Alan Maben is a graduate of California State University, Long Beach and Simon Greenleaf School of Law

If you've made it this far, I might also recommend Spurgeon, the Forgotten Calvinist._


----------



## Semper Fidelis (Jan 22, 2007)

Jeff,

I skimmed this yesterday because I subscribe to Modern Ref and I just got to this article this AM on the elliptical trainer. I read these passages and kind of laughed to myself:


> As in our day, Spurgeon saw that one of the strongholds of Arminianism included the independent churches.21 Arminianism was a natural, God-rejecting, self-exalting religion and heresy.22 As Spurgeon believed, we are born Arminians by nature.23 He saw this natural aversion to God as encouraged by believing self-centered, self-exalting fancies. "If you believe that everything turns upon the free-will of man, you will naturally have man as its principal figure in your landscape."24 And again he affirms the remedy for this confusion to be true doctrine. "I believe that very much of current Arminianism is simply ignorance of gospel doctrine."25 Further, "I do not serve the god of the Arminians at all; I have nothing to do with him, and I do not bow down before the Baal they have set up; he is not my God, nor shall he ever be; I fear him not, nor tremble at his presence...The God that saith today and denieth tomorrow, that justifieth today and condemns the next...is no relation to my God in the least degree. He may be a relation of Ashtaroth or Baal, but Jehovah never was or can be his name."



I thought: "Golly! I remember there were some people who left the board in a huff because Matt called the god of Arminianism a different God...."

You and I differ only in how we identify Arminians but not in the fact that I believe it is gross error.


----------



## JM (Jan 23, 2007)

Sure do!


----------



## caddy (Jan 23, 2007)

Here is the Key quote as I see it. I lived for a long long time just simply not knowing. I consider it ignorance on my part.



SemperFideles said:


> Quote:
> "I believe that very much of current Arminianism is simply ignorance of gospel doctrine."


----------



## MrMerlin777 (Jan 23, 2007)

Yes, I'm sure I like Spurgeon.


----------



## JoshCasey (Jan 27, 2007)

One of my best friends, a Baptist, says that Spurgeon is his role model. However, he got the crazy idea from Dave Hunt that Spurgeon was NOT a five-pointer. I quickly corrected that! I have found Spurgeon to be an excellent bridge between non-Reformed and Reformed theology, since he's so well liked and respected, and doesn't have the murdering, baby-sprinkling image of Calvin  .


----------



## KMK (Jan 27, 2007)

caddy said:


> Here is the Key quote as I see it. I lived for a long long time just simply not knowing. I consider it ignorance on my part.

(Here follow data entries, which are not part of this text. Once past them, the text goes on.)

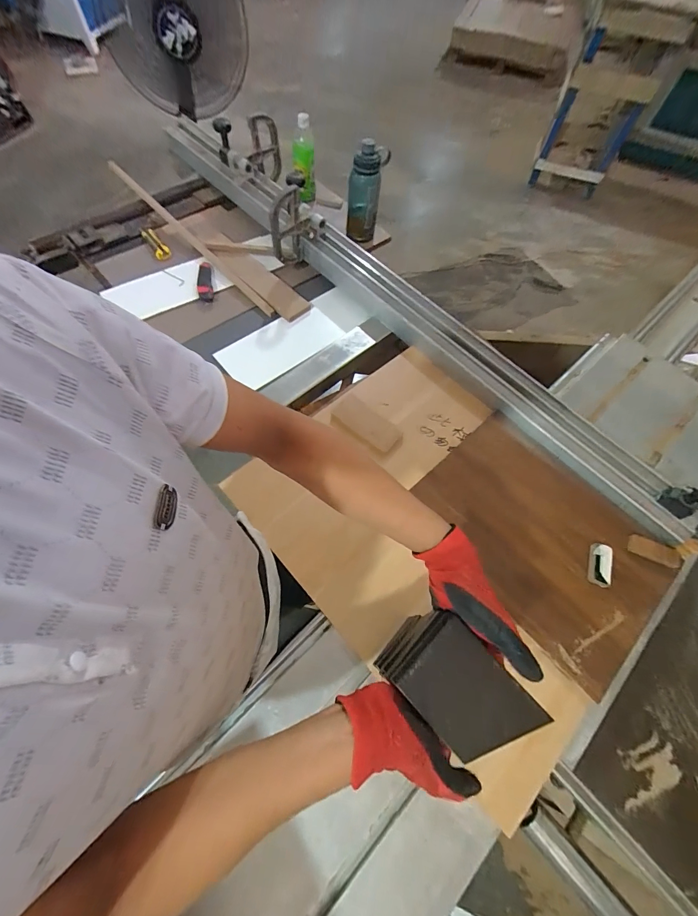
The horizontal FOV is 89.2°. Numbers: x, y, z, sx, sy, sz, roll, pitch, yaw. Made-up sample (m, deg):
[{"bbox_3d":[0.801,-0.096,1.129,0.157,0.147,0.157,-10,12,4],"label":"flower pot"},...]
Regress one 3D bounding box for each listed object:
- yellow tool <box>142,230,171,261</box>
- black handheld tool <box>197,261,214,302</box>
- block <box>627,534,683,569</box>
[{"bbox_3d":[-0.586,-0.650,1.078,0.041,0.017,0.151,-31,70,-17],"label":"yellow tool"},{"bbox_3d":[-0.404,-0.495,0.996,0.040,0.024,0.132,-8,65,-7],"label":"black handheld tool"},{"bbox_3d":[0.558,0.171,0.646,0.091,0.011,0.035,24,66,8],"label":"block"}]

Same here. I am thankful I stumbled on the book of Romans. My pastor gave up on me soon after that.


----------



## caddy (Jan 27, 2007)

Are you still at the same church Ken?



KMK said:


> Same here. I am thankful I stumbled on the book of Romans. My pastor gave up on me soon after that.


----------



## Herald (Jan 27, 2007)

Makes me happy to be a Baptist!


----------



## Herald (Jan 27, 2007)

You know, if the majority of Baptists actually took a hard look at Spurgeon they would never venerate him the way they do. I've heard some Baptists arque until they were blue in the face that Spurgeon was NOT a Calvinist. Delusions know no end it seems.


----------



## AV1611 (Jan 27, 2007)

Spurgeon was ok but I can't really say I respect some one who prayed 'O God save thy elect and then elect some more'.


----------



## Herald (Jan 27, 2007)

AV1611 said:


> Spurgeon was ok but I can't really say I respect some one who prayed 'O God save thy elect and then elect some more'.



Richard - I believe you are being a wee bit too critical. Spurgeon was emphasizing his desire to see souls added to the kingdom. He was not saying that the sum total of the elect could be added to. Spurgeon was using hyperbole.

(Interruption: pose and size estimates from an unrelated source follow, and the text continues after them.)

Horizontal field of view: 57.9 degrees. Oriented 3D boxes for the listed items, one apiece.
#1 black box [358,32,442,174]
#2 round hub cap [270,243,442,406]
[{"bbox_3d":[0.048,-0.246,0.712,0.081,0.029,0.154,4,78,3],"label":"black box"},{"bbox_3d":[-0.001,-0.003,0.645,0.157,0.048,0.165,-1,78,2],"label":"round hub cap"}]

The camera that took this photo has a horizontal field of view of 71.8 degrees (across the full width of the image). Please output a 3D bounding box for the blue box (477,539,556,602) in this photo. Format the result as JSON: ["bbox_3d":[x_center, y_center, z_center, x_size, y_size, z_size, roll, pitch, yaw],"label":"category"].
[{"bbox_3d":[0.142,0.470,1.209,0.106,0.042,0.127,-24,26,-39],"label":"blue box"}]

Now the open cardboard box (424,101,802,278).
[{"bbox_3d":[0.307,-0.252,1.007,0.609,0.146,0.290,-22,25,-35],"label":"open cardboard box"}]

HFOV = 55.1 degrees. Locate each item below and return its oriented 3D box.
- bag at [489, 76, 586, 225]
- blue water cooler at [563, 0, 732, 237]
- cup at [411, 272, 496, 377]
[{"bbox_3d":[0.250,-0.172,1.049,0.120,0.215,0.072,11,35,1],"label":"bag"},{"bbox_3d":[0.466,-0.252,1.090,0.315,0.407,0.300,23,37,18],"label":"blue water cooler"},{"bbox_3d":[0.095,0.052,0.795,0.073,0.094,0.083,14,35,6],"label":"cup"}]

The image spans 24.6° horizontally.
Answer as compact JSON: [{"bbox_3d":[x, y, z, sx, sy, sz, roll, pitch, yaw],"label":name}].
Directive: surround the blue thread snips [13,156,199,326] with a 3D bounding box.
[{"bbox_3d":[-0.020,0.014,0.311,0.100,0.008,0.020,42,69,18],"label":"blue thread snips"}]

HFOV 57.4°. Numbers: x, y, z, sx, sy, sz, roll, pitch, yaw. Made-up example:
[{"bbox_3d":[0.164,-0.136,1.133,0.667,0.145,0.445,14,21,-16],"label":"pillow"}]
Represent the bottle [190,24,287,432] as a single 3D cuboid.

P.S. Spurgeon would have considered an evangelical Calvinist (In my humble opinion). In other words, "God does the saving so lets be busy so we can watch Him do it."


----------



## caddy (Jan 27, 2007)

That is exactly my thought! Spurgeon had such a passion for souls that he put it in as simple langauge as possible. While the # of the elect cannot be added to, we are to work and pray diligently as if it were our soul responsibility to ussher them into the Kingdom. We balance that with the knowledge that no man comes _whom the father doesn't draw; _but will they come if we don't have a passion for them and everything that concerns _them_ just as our savior does for us!?

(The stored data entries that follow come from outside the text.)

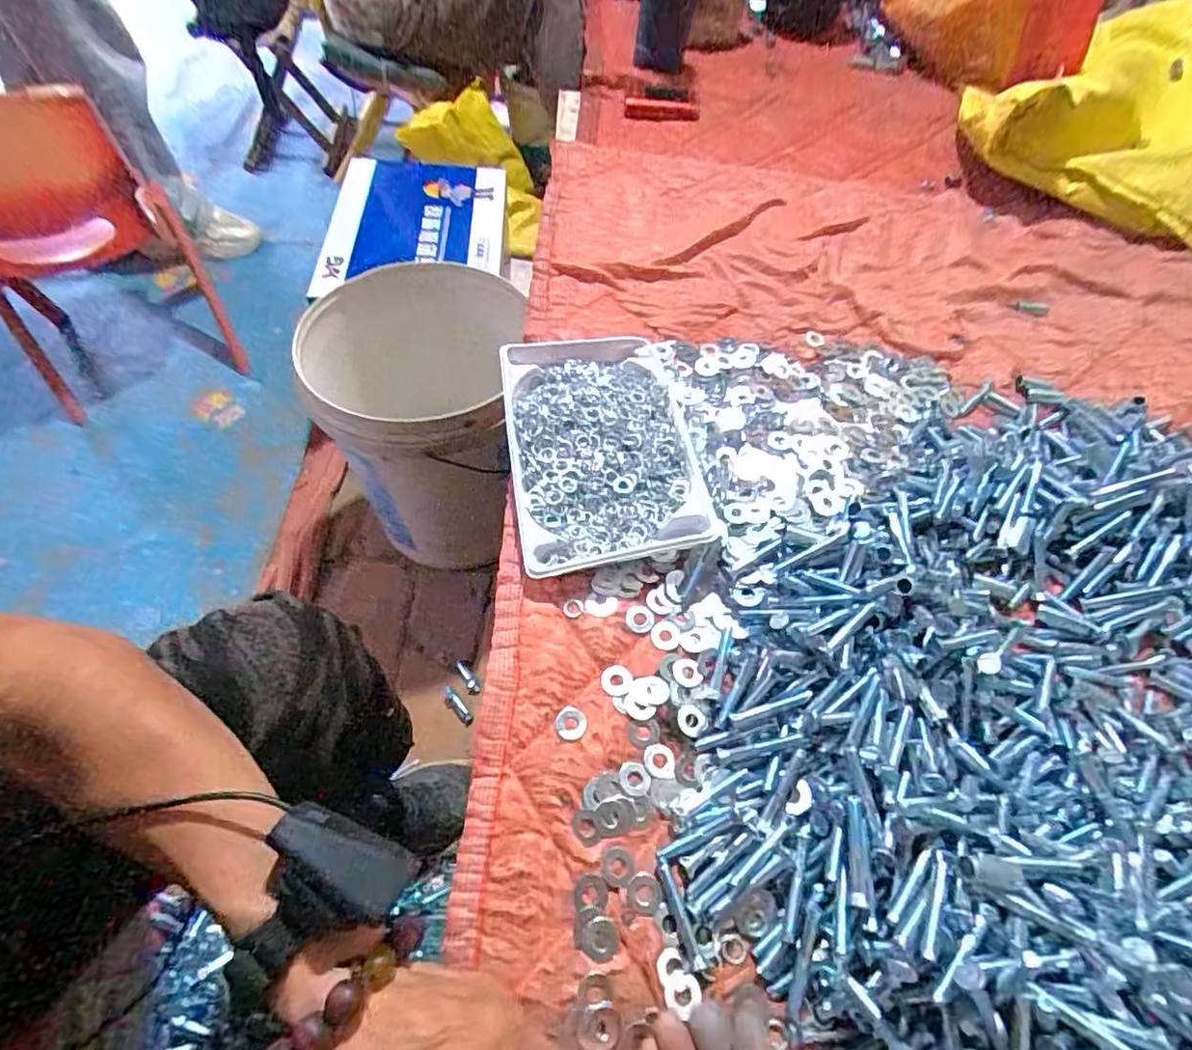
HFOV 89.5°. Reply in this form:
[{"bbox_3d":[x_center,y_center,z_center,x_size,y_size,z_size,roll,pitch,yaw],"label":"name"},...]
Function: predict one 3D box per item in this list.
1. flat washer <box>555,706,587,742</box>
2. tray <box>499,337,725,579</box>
[{"bbox_3d":[-0.018,0.140,0.422,0.021,0.004,0.023,1,59,-2],"label":"flat washer"},{"bbox_3d":[0.004,-0.073,0.525,0.157,0.028,0.236,-8,60,-7],"label":"tray"}]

Originally Posted by *AV1611* 

 
_Spurgeon was ok but I can't really say I respect some one who prayed 'O God save thy elect and then elect some more'._



BaptistInCrisis said:


> Richard - I believe you are being a wee bit too critical. Spurgeon was emphasizing his desire to see souls added to the kingdom. He was not saying that the sum total of the elect could be added to. Spurgeon was using hyperbole.
> 
> P.S. Spurgeon would have considered an evangelical Calvinist (In my humble opinion). In other words, "God does the saving so lets be busy so we can watch Him do it."


----------